BEGIN DATA SHOWN

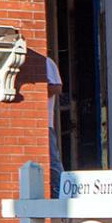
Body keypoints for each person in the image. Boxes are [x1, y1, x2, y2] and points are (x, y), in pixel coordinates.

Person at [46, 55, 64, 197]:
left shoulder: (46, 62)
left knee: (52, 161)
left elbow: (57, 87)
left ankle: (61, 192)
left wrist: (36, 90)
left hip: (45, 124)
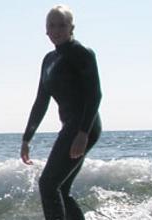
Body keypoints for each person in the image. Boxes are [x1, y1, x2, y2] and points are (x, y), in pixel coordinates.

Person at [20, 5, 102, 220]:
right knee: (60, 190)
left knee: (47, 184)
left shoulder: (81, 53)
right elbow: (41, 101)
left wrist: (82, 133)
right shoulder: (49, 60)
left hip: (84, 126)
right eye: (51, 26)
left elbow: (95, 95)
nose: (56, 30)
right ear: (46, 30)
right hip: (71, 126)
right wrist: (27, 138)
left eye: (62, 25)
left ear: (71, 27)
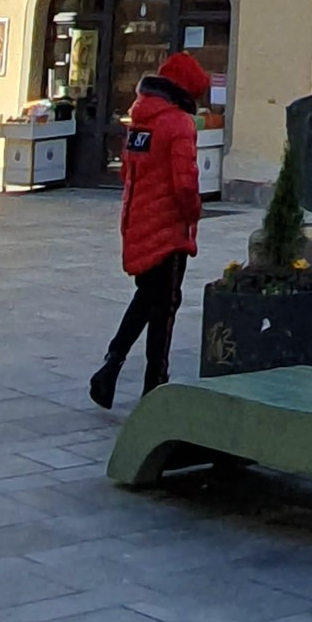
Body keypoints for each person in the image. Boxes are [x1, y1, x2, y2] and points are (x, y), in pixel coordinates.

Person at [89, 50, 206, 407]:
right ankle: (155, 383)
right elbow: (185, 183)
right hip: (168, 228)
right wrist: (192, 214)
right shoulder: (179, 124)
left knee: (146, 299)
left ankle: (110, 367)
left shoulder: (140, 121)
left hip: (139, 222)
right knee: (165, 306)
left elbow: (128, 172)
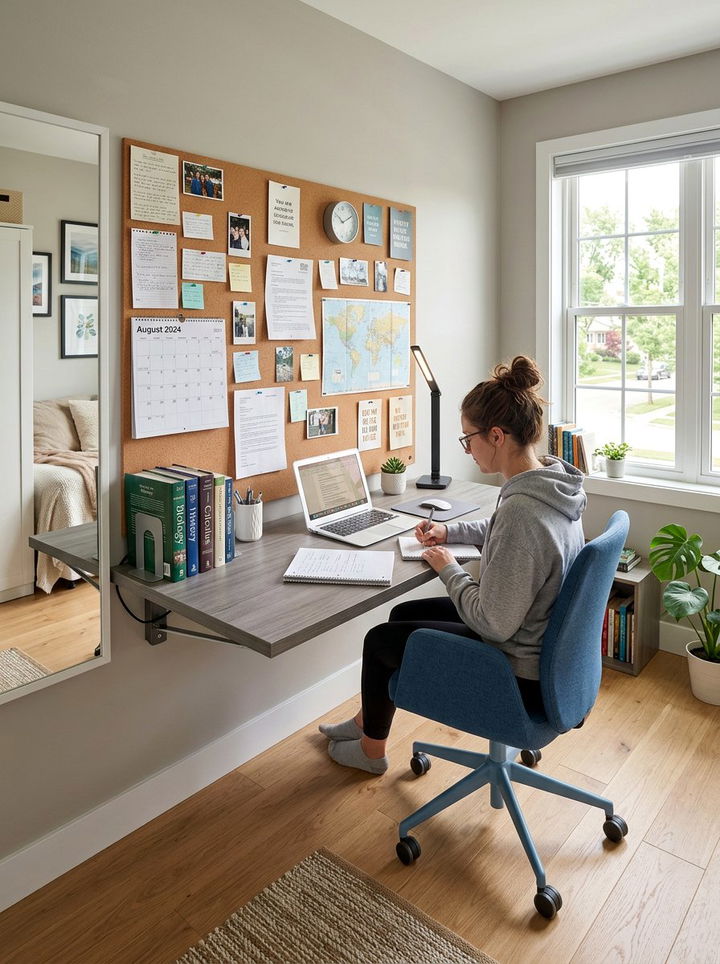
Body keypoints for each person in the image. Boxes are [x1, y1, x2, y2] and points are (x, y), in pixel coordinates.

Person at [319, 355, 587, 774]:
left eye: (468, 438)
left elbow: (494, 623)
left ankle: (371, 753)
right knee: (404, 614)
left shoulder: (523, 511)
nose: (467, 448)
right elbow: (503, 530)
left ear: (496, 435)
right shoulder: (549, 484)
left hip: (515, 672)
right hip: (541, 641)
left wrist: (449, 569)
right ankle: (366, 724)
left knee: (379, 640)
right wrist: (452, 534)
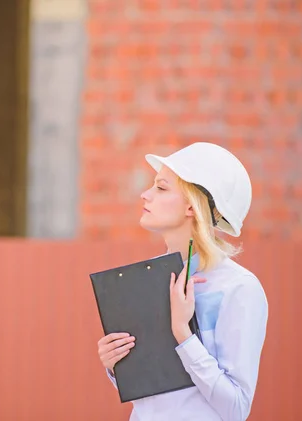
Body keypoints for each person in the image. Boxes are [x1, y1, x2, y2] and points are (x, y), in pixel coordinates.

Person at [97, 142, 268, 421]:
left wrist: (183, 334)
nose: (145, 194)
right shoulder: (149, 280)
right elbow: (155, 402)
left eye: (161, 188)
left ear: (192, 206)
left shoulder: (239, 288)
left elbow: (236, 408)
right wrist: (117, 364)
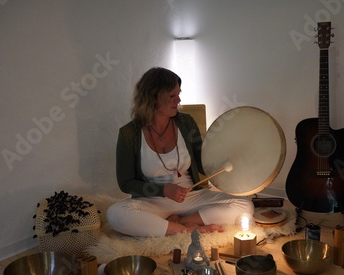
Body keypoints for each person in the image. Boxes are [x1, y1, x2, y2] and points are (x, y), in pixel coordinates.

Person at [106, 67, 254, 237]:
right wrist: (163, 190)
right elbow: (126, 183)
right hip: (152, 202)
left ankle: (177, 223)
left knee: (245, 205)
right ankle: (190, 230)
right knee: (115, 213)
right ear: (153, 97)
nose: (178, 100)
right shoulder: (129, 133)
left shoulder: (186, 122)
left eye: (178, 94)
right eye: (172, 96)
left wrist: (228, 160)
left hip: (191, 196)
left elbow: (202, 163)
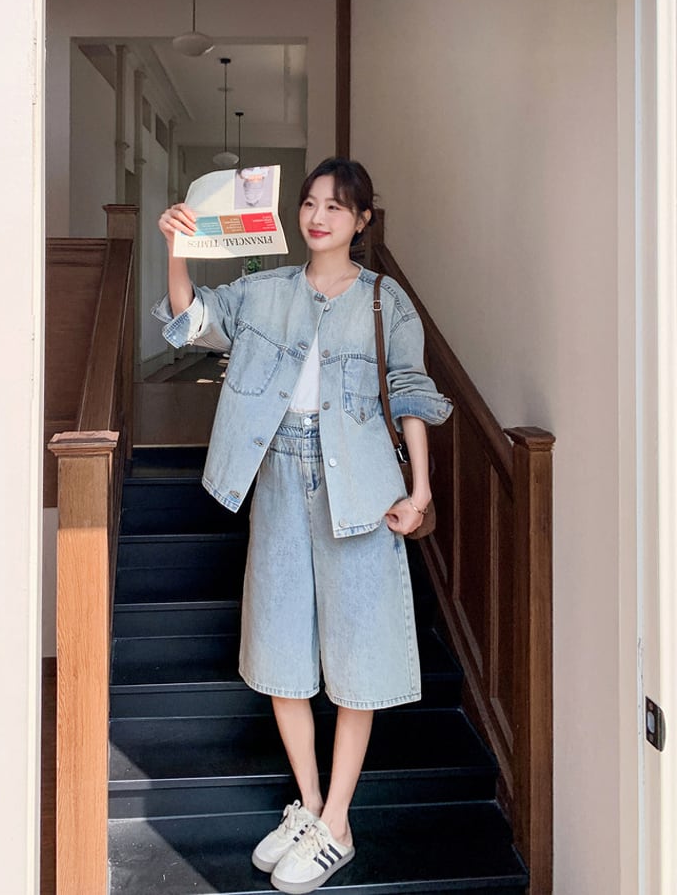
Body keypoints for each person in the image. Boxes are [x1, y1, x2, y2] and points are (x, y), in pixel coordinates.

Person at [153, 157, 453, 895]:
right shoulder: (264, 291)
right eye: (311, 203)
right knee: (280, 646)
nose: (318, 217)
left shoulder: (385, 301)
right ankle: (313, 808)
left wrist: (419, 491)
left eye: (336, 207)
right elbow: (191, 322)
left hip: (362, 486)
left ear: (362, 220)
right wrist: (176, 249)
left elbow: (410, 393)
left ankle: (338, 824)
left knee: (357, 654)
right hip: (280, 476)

END DATA SHOWN

### [WHAT THE TASK REQUIRES]
Scan the records above for the lines holding "left ankle: (177, 223)" and "left elbow: (202, 163)". Transcribe those two and every line between them word for word, and no others.

### [SOLUTION FOR THIS PROBLEM]
left ankle: (177, 223)
left knee: (245, 205)
right ankle: (190, 230)
right knee: (115, 213)
right ear: (153, 97)
nose: (178, 100)
right shoulder: (129, 133)
left shoulder: (186, 122)
left eye: (178, 94)
right eye: (172, 96)
left wrist: (228, 160)
left hip: (191, 196)
left elbow: (202, 163)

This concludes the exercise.